(EXERCISE DETAILS): Pick out every line in the material below that contains the string "BoundingType", and copy each of those lines.

----

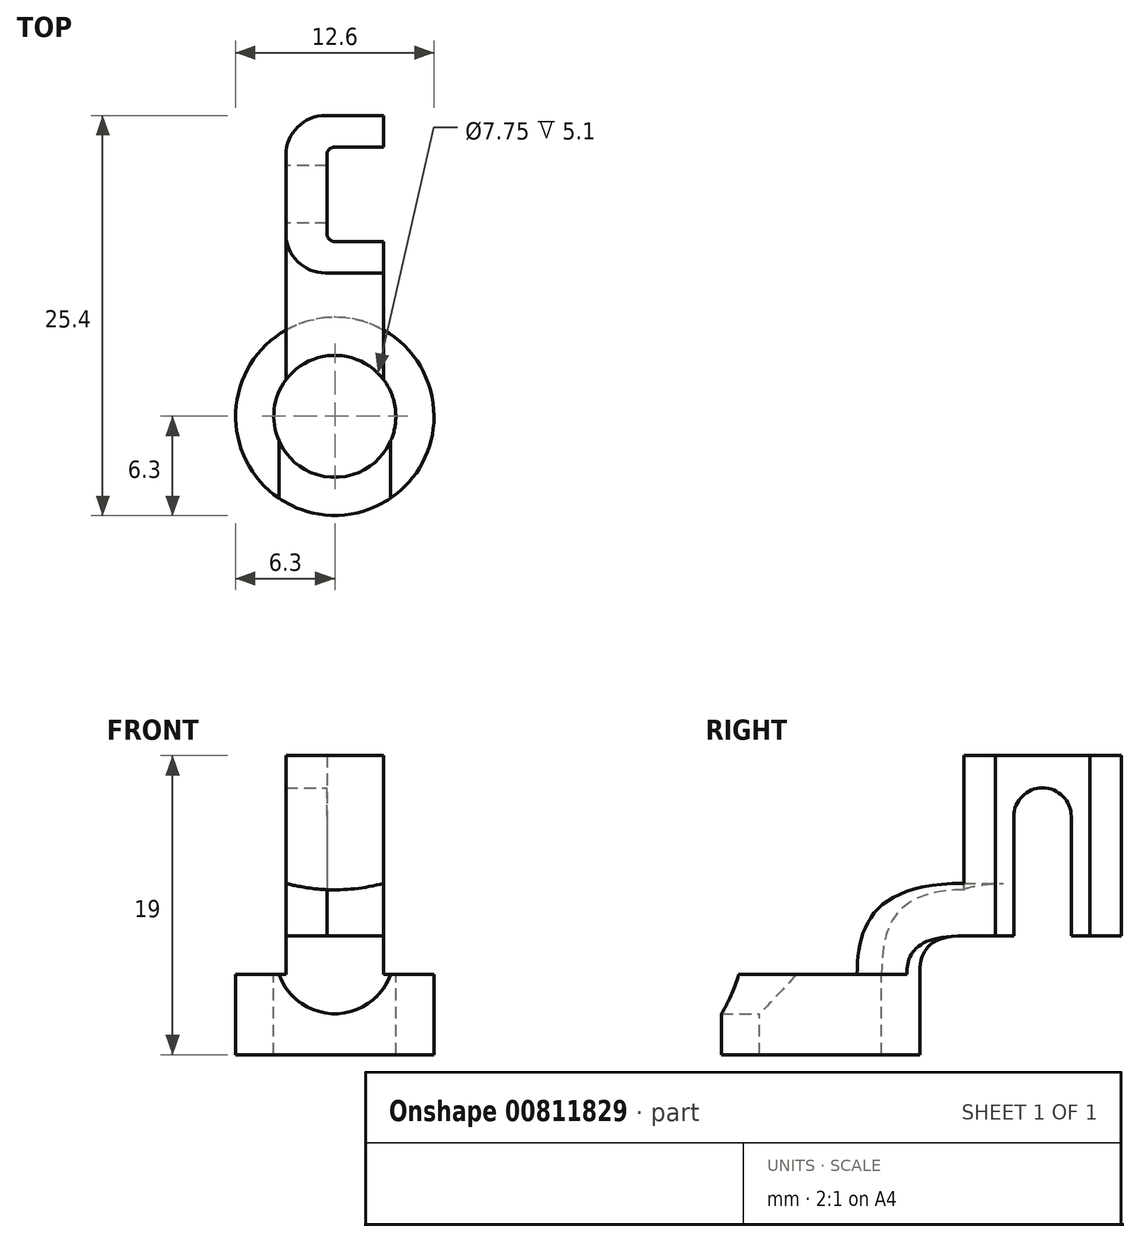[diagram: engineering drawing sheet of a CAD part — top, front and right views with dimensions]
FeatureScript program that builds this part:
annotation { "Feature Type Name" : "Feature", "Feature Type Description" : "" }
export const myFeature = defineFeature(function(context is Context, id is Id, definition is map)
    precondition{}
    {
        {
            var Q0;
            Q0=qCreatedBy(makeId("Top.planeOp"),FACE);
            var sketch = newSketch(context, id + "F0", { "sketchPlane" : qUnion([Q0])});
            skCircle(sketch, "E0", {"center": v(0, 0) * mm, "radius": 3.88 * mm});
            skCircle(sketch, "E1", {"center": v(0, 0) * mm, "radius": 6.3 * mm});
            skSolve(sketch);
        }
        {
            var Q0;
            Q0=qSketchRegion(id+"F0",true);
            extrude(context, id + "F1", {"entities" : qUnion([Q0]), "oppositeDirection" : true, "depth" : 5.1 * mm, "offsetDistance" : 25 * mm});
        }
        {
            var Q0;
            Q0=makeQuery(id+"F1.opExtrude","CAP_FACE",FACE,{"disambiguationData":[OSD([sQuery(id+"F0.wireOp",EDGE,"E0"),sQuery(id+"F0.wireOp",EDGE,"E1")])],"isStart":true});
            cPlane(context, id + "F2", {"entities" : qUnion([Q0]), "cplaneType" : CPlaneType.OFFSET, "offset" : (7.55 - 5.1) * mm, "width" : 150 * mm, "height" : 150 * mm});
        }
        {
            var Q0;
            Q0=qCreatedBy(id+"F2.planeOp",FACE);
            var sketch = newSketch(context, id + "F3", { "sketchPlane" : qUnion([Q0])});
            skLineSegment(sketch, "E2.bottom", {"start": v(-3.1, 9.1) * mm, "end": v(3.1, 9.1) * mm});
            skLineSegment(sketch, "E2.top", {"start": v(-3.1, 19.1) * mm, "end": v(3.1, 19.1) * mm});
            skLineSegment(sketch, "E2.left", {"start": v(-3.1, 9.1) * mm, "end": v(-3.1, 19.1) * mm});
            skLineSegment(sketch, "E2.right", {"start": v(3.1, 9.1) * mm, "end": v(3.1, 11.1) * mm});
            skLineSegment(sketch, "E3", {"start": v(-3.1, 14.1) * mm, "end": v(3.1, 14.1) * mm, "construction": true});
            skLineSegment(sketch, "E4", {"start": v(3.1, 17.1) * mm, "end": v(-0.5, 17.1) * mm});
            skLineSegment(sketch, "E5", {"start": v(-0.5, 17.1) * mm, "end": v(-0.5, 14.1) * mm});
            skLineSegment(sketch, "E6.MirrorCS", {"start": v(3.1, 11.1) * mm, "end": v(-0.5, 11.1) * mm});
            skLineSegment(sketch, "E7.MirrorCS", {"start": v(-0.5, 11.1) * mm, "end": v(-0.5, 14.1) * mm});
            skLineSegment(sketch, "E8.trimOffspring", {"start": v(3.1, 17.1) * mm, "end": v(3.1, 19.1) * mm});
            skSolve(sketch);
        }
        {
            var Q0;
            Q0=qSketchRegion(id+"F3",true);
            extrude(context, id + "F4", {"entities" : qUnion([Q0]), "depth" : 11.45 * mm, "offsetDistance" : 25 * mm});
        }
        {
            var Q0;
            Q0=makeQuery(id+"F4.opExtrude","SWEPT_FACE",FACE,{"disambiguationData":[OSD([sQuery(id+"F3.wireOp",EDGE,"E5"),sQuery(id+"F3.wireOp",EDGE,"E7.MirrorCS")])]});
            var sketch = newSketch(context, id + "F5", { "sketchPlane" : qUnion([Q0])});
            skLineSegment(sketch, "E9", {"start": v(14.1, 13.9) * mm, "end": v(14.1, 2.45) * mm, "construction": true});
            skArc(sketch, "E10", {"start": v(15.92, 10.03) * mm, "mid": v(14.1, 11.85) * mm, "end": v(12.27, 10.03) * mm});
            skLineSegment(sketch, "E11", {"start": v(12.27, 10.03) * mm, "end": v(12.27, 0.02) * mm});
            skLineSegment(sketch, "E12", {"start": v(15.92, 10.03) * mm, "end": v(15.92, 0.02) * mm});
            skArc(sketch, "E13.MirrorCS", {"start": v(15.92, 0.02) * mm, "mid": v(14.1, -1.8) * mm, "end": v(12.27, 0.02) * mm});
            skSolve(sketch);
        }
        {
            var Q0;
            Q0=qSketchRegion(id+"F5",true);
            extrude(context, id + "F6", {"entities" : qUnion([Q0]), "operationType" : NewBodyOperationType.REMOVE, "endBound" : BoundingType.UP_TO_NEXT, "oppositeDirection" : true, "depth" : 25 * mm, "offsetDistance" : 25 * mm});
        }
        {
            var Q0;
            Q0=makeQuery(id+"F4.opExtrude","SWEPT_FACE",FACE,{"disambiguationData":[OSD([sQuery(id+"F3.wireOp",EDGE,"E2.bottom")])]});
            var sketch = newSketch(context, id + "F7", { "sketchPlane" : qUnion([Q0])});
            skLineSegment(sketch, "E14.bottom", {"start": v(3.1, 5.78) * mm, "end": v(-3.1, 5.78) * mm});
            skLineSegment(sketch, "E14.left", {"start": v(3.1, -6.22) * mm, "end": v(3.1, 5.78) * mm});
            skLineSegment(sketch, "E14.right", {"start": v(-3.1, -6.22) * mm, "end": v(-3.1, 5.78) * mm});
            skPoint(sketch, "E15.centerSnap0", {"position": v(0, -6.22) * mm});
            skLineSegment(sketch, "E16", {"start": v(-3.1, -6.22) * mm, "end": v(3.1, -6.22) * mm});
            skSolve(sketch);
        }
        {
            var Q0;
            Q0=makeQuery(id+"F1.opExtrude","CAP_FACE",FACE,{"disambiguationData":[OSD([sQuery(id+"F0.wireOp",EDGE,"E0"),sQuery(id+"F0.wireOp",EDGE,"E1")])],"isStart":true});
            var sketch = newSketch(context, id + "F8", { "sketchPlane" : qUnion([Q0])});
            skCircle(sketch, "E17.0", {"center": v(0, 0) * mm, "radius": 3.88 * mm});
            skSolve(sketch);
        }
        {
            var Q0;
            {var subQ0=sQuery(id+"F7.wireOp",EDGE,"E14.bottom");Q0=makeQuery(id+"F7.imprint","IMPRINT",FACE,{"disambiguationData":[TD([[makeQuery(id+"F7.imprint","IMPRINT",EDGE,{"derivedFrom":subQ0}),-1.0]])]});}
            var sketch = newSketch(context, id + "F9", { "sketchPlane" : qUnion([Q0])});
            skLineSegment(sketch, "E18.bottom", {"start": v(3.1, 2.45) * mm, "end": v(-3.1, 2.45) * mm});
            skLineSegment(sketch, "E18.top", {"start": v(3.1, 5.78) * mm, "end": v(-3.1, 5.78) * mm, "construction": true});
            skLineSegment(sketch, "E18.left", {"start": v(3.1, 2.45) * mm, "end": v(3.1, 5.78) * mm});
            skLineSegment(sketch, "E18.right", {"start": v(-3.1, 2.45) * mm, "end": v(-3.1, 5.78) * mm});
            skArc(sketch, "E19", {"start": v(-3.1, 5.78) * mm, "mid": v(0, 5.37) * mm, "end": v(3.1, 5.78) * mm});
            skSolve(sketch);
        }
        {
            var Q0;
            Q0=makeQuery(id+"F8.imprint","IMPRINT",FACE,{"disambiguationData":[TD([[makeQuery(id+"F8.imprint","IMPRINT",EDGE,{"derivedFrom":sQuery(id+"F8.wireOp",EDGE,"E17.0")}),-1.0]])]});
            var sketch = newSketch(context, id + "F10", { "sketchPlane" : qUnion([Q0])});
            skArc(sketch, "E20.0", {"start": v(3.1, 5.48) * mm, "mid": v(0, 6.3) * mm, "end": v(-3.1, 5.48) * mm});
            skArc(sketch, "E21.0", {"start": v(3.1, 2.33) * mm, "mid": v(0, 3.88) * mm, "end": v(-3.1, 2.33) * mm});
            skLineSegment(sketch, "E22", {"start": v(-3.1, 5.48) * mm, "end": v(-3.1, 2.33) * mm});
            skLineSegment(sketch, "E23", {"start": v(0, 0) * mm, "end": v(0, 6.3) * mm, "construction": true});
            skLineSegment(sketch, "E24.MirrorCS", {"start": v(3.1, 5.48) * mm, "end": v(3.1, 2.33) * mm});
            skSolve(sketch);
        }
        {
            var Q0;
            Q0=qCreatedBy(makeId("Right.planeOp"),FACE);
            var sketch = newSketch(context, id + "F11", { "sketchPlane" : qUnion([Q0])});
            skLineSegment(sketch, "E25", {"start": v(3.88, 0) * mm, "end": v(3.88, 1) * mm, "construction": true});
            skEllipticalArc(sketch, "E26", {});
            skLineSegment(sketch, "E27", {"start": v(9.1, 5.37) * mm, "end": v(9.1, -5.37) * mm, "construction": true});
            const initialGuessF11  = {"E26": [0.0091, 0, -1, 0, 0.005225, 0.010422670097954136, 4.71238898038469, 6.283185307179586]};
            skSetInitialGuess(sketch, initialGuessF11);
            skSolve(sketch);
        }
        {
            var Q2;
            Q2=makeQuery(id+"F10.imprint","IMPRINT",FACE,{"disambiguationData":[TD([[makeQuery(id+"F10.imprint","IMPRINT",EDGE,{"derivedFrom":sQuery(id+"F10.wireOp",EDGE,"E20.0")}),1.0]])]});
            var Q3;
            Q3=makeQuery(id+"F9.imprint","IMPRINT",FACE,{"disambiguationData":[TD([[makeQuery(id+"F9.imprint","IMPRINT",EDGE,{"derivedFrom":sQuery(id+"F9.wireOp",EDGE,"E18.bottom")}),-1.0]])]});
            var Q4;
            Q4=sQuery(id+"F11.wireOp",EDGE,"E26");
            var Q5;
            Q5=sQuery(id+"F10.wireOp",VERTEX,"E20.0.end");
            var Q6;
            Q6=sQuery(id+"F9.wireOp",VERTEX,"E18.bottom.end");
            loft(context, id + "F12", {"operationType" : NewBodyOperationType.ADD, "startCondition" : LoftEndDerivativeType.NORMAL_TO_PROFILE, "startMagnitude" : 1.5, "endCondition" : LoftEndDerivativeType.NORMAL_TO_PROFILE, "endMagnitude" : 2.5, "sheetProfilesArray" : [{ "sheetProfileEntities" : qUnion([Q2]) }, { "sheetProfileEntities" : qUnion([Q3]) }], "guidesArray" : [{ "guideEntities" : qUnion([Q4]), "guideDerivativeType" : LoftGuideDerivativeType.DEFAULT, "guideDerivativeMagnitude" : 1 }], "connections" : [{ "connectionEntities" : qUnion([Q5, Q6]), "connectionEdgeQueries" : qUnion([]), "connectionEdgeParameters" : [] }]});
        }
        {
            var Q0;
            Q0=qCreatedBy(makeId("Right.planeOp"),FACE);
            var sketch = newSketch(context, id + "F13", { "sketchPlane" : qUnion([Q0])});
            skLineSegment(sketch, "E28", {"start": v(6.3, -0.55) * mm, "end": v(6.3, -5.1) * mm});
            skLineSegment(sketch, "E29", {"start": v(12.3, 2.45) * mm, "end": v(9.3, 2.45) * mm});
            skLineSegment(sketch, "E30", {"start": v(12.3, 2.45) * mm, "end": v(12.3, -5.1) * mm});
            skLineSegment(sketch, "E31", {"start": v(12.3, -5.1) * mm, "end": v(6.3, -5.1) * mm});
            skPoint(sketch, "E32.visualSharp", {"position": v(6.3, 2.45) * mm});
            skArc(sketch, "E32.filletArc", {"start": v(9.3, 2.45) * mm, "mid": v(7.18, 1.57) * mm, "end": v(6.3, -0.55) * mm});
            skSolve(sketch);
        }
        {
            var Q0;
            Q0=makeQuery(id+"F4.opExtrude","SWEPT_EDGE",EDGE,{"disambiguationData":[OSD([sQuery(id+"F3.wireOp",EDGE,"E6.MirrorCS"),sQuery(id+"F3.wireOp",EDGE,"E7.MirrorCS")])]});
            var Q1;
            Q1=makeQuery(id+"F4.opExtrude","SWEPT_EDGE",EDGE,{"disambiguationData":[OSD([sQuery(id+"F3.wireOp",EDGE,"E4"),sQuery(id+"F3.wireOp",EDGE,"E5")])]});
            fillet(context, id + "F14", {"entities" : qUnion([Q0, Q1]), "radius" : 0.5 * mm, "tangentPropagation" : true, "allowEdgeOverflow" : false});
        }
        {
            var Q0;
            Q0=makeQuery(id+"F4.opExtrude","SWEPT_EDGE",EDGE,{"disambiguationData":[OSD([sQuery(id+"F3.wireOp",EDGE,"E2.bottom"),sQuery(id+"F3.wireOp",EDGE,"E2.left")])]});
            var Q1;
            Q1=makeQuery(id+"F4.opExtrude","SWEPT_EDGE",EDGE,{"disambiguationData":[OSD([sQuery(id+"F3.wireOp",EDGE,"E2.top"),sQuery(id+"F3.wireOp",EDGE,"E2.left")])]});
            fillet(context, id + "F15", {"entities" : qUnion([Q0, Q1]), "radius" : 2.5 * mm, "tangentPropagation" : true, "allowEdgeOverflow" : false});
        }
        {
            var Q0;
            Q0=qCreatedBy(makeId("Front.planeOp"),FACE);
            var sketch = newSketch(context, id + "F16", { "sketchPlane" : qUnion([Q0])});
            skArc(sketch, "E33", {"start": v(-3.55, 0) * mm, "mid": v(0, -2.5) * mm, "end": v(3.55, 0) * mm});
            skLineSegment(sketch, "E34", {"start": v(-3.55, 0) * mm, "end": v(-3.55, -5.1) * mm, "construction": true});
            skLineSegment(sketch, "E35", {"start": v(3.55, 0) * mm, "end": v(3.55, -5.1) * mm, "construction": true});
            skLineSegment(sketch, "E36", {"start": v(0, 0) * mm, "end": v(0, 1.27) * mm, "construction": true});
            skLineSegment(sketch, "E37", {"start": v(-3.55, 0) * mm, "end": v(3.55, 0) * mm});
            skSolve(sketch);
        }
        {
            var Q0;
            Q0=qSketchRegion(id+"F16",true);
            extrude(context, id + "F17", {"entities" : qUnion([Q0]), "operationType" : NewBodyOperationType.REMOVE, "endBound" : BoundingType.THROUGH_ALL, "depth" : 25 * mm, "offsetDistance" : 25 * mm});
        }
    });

----

(FULL RESPONSE):
            extrude(context, id + "F6", {"entities" : qUnion([Q0]), "operationType" : NewBodyOperationType.REMOVE, "endBound" : BoundingType.UP_TO_NEXT, "oppositeDirection" : true, "depth" : 25 * mm, "offsetDistance" : 25 * mm});
            extrude(context, id + "F17", {"entities" : qUnion([Q0]), "operationType" : NewBodyOperationType.REMOVE, "endBound" : BoundingType.THROUGH_ALL, "depth" : 25 * mm, "offsetDistance" : 25 * mm});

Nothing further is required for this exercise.